Le principe de l’insolation n’est pas sans rappeler les expériences picturales de Patrick Saytour et de Claude Viallat sur la côte méditerranéenne au début des années soixante-dix. Et la métamorphose de la matière n’est pas sans lien avec le travail personnel des deux artistes. Celle-ci renvoie au long processus de réaction chimique éprouvé par les Cristallisations (2015-2016) de Jeanne Berbinau Aubry.

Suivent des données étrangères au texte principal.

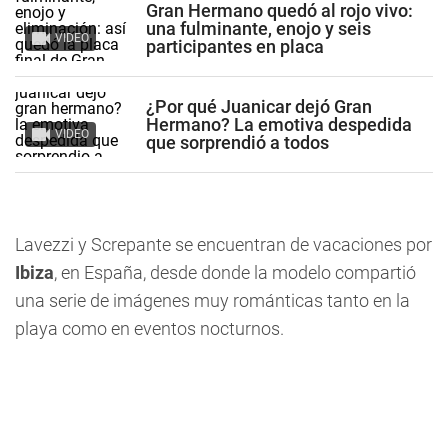
Gran Hermano quedó al rojo vivo:
una fulminante, enojo y seis
VIDEO
participantes en placa
¿Por qué Juanicar dejó Gran
Hermano? La emotiva despedida
VIDEO
que sorprendió a todos
Lavezzi y Screpante se encuentran de vacaciones por
Ibiza
, en España, desde donde la modelo compartió
una serie de imágenes muy románticas tanto en la
playa como en eventos nocturnos.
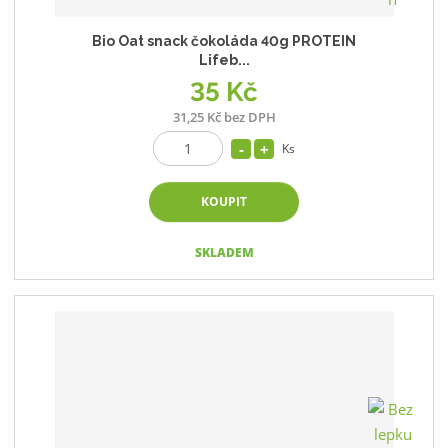
Bio Oat snack čokoláda 40g PROTEIN
Lifeb...
35 Kč
31,25 Kč bez DPH
Ks
KOUPIT
SKLADEM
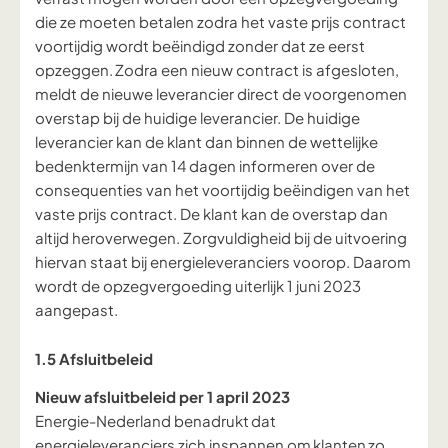
die ze moeten betalen zodra het vaste prijs contract
voortijdig wordt beëindigd zonder dat ze eerst
opzeggen. Zodra een nieuw contract is afgesloten,
meldt de nieuwe leverancier direct de voorgenomen
overstap bij de huidige leverancier. De huidige
leverancier kan de klant dan binnen de wettelijke
bedenktermijn van 14 dagen informeren over de
consequenties van het voortijdig beëindigen van het
vaste prijs contract. De klant kan de overstap dan
altijd heroverwegen. Zorgvuldigheid bij de uitvoering
hiervan staat bij energieleveranciers voorop.
Daarom
wordt de opzegvergoeding uiterlijk 1 juni 2023
aangepast.
1.5 Afsluitbeleid
Nieuw afsluitbeleid per 1 april 2023
Energie-Nederland benadrukt dat
energieleveranciers zich inspannen om klanten zo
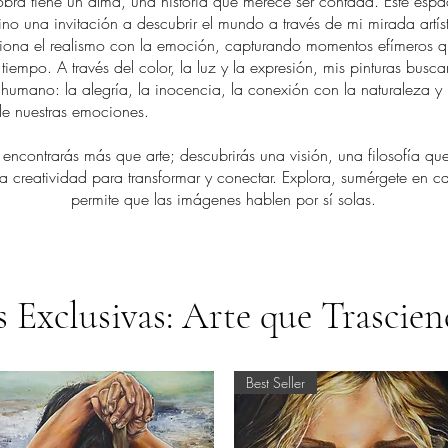
ene un alma, una historia que merece ser contada. Este espac
ino una invitación a descubrir el mundo a través de mi mirada artís
siona el realismo con la emoción, capturando momentos efímeros 
 tiempo. A través del color, la luz y la expresión, mis pinturas buscan
 humano: la alegría, la inocencia, la conexión con la naturaleza y 
e nuestras emociones.
trarás más que arte; descubrirás una visión, una filosofía que
a creatividad para transformar y conectar. Explora, sumérgete en c
permite que las imágenes hablen por sí solas.
s Exclusivas: Arte que Trascie
Best Seller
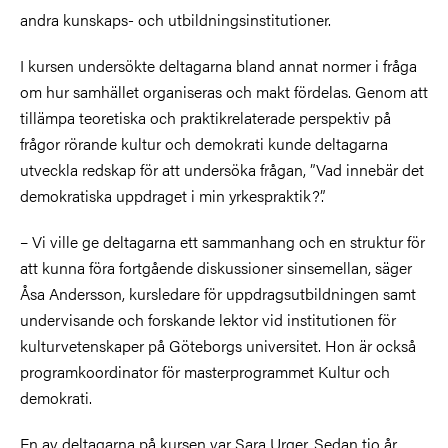
andra kunskaps- och utbildningsinstitutioner.
I kursen undersökte deltagarna bland annat normer i fråga
om hur samhället organiseras och makt fördelas. Genom att
tillämpa teoretiska och praktikrelaterade perspektiv på
frågor rörande kultur och demokrati kunde deltagarna
utveckla redskap för att undersöka frågan, ”Vad innebär det
demokratiska uppdraget i min yrkespraktik?”.
– Vi ville ge deltagarna ett sammanhang och en struktur för
att kunna föra fortgående diskussioner sinsemellan, säger
Åsa Andersson, kursledare för uppdragsutbildningen samt
undervisande och forskande lektor vid institutionen för
kulturvetenskaper på Göteborgs universitet. Hon är också
programkoordinator för masterprogrammet Kultur och
demokrati.
En av deltagarna på kursen var Sara Urger. Sedan tio år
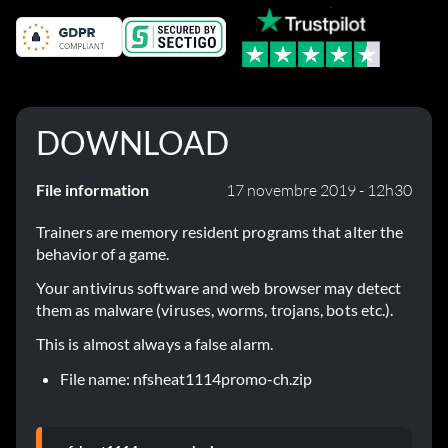
DOWNLOAD
File information
17 novembre 2019 - 12h30
Trainers are memory resident programs that alter the
behavior of a game.
Your antivirus software and web browser may detect
them as malware (viruses, worms, trojans, bots etc.).
This is almost always a false alarm.
File name: nfsheat1114promo-ch.zip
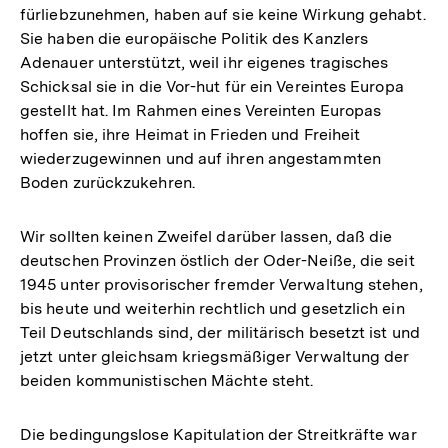
fürliebzunehmen, haben auf sie keine Wirkung gehabt.
Sie haben die europäische Politik des Kanzlers
Adenauer unterstützt, weil ihr eigenes tragisches
Schicksal sie in die Vor-hut für ein Vereintes Europa
gestellt hat. Im Rahmen eines Vereinten Europas
hoffen sie, ihre Heimat in Frieden und Freiheit
wiederzugewinnen und auf ihren angestammten
Boden zurückzukehren.
Wir sollten keinen Zweifel darüber lassen, daß die
deutschen Provinzen östlich der Oder-Neiße, die seit
1945 unter provisorischer fremder Verwaltung stehen,
bis heute und weiterhin rechtlich und gesetzlich ein
Teil Deutschlands sind, der militärisch besetzt ist und
jetzt unter gleichsam kriegsmäßiger Verwaltung der
beiden kommunistischen Mächte steht.
Die bedingungslose Kapitulation der Streitkräfte war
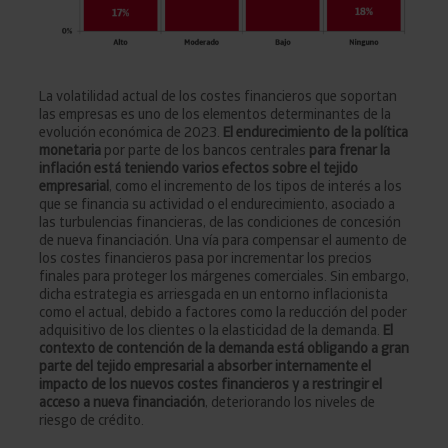
La volatilidad actual de los costes financieros que soportan
las empresas es uno de los elementos determinantes de la
evolución económica de 2023.
El endurecimiento de la política
monetaria
por parte de los bancos centrales
para frenar la
inflación está teniendo varios efectos sobre el tejido
empresarial
, como el incremento de los tipos de interés a los
que se financia su actividad o el endurecimiento, asociado a
las turbulencias financieras, de las condiciones de concesión
de nueva financiación. Una vía para compensar el aumento de
los costes financieros pasa por incrementar los precios
finales para proteger los márgenes comerciales. Sin embargo,
dicha estrategia es arriesgada en un entorno inflacionista
como el actual, debido a factores como la reducción del poder
adquisitivo de los clientes o la elasticidad de la demanda.
El
contexto de contención de la demanda está obligando a gran
parte del tejido empresarial a absorber internamente el
impacto de los nuevos costes financieros y a restringir el
acceso a nueva financiación
, deteriorando los niveles de
riesgo de crédito.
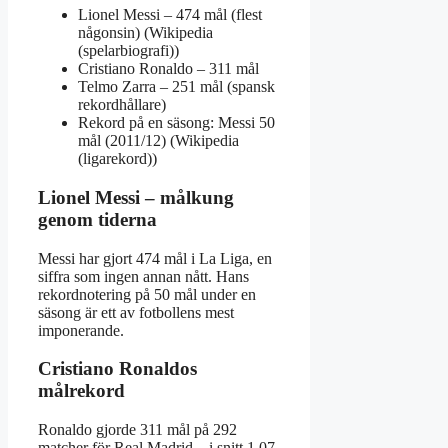
Lionel Messi – 474 mål (flest
någonsin) (Wikipedia
(spelarbiografi))
Cristiano Ronaldo – 311 mål
Telmo Zarra – 251 mål (spansk
rekordhållare)
Rekord på en säsong: Messi 50
mål (2011/12) (Wikipedia
(ligarekord))
Lionel Messi – målkung
genom tiderna
Messi har gjort 474 mål i La Liga, en
siffra som ingen annan nått. Hans
rekordnotering på 50 mål under en
säsong är ett av fotbollens mest
imponerande.
Cristiano Ronaldos
målrekord
Ronaldo gjorde 311 mål på 292
matcher för Real Madrid – i snitt 1,07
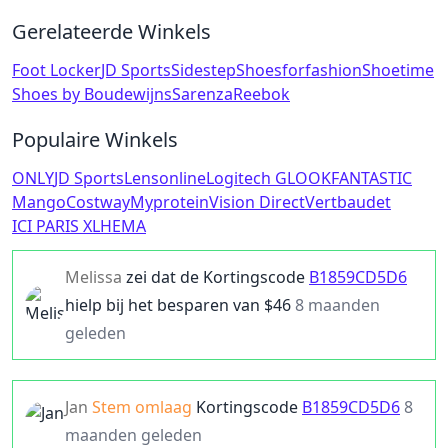
Gerelateerde Winkels
Foot Locker
JD Sports
Sidestep
Shoesforfashion
Shoetime
Shoes by Boudewijns
Sarenza
Reebok
Populaire Winkels
ONLY
JD Sports
Lensonline
Logitech G
LOOKFANTASTIC
Mango
Costway
Myprotein
Vision Direct
Vertbaudet
ICI PARIS XL
HEMA
Melissa
zei dat de
Kortingscode
B1859CD5D6
hielp bij het besparen van $
46
8 maanden
geleden
Jan
Stem omlaag
Kortingscode
B1859CD5D6
8
maanden geleden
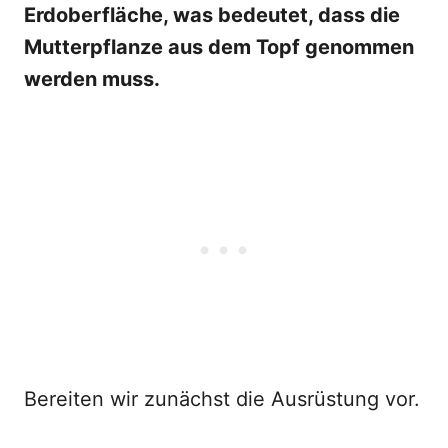
Erdoberfläche, was bedeutet, dass die
Mutterpflanze aus dem Topf genommen
werden muss.
Bereiten wir zunächst die Ausrüstung vor.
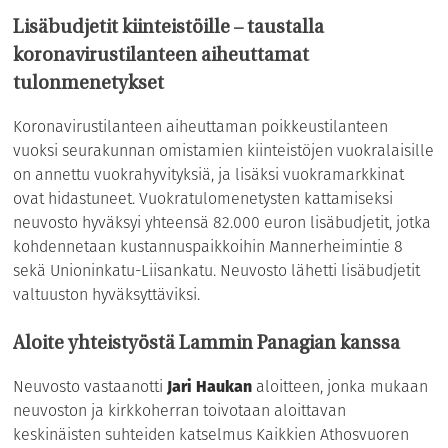
Lisäbudjetit kiinteistöille – taustalla
koronavirustilanteen aiheuttamat
tulonmenetykset
Koronavirustilanteen aiheuttaman poikkeustilanteen
vuoksi seurakunnan omistamien kiinteistöjen vuokralaisille
on annettu vuokrahyvityksiä, ja lisäksi vuokramarkkinat
ovat hidastuneet. Vuokratulomenetysten kattamiseksi
neuvosto hyväksyi yhteensä 82.000 euron lisäbudjetit, jotka
kohdennetaan kustannuspaikkoihin Mannerheimintie 8
sekä Unioninkatu-Liisankatu. Neuvosto lähetti lisäbudjetit
valtuuston hyväksyttäviksi.
Aloite yhteistyöstä Lammin Panagian kanssa
Neuvosto vastaanotti
Jari Haukan
aloitteen, jonka mukaan
neuvoston ja kirkkoherran toivotaan aloittavan
keskinäisten suhteiden katselmus Kaikkien Athosvuoren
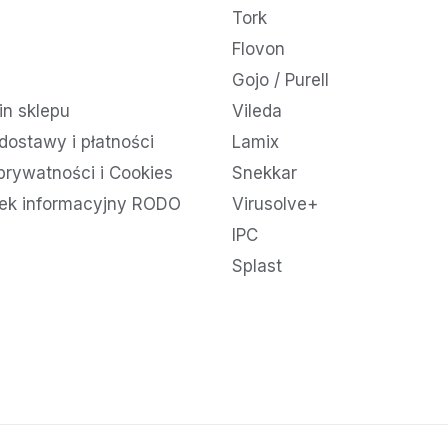
Tork
Flovon
Gojo / Purell
n sklepu
Vileda
dostawy i płatności
Lamix
 prywatności i Cookies
Snekkar
ek informacyjny RODO
Virusolve+
IPC
Splast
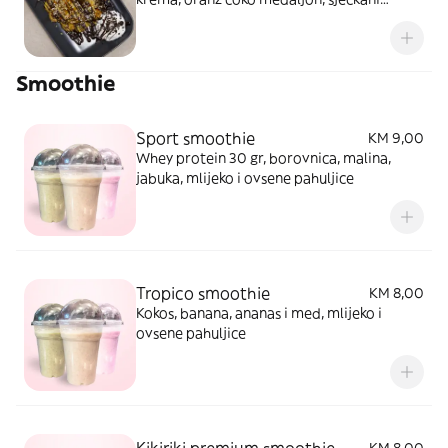
lješnjak
Smoothie
Sport smoothie
KM 9,00
Whey protein 30 gr, borovnica, malina,
jabuka, mlijeko i ovsene pahuljice
Tropico smoothie
KM 8,00
Kokos, banana, ananas i med, mlijeko i
ovsene pahuljice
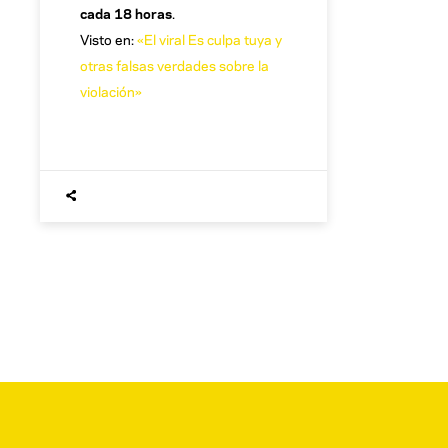
cada 18 horas
.
Visto en:
«El viral Es culpa tuya y
otras falsas verdades sobre la
violación»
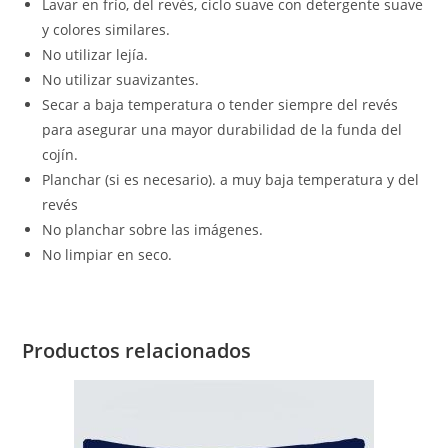
Lavar en frío, del revés, ciclo suave con detergente suave
y colores similares.
No utilizar lejía.
No utilizar suavizantes.
Secar a baja temperatura o tender siempre del revés
para asegurar una mayor durabilidad de la funda del
cojín.
Planchar (si es necesario). a muy baja temperatura y del
revés
No planchar sobre las imágenes.
No limpiar en seco.
Productos relacionados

Ainsi, la transformation, qu’il s’agisse de celle d’un objet, d’un état, d’un élément naturel ou d’une matière, traverse l’œuvre des deux lauréats. Et même si la réalité s’impose à eux dans la jouissance et/ou dans l’effroi, Rémi Amiot et Jeanne Berbinau Aubry cherchent à la dompter pour mieux la tordre.
De concert, les deux artistes auront réussi à transformer la Galerie de la Marine en cathédrale. Les câbles électriques noirs descendant du plafond délimitent implicitement trois couloirs distincts que l’on peut, sans exagération, qualifier de nef et de collatéraux. Quant à l’éclairage, rassemblé en un seul point, celui-ci plonge la galerie dans une pénombre tout en se diffusant au plafond. L’architecture des lieux en est magnifiée et l’atmosphère rappelle celle des lieux de culte. Tout est calme, seul un léger grésillement dû au dispositif électrique se fait entendre à l’approche du cœur de l’œuvre. Un silence religieux appelle au recueillement, auraient-il cherché, à l’image du Nobel fraîchement nommé, à frapper aux portes du Paradis ?

Élodie Antoine

  1. Artforum entre 1976 et 1981, puis en 1999 par University of California Press. Le texte fut d’abord publié sous la forme d’articles dans la revue américaine
  2. Les numéros gravés sur les piliers réfèrent d’ailleurs à l’emplacement des étales.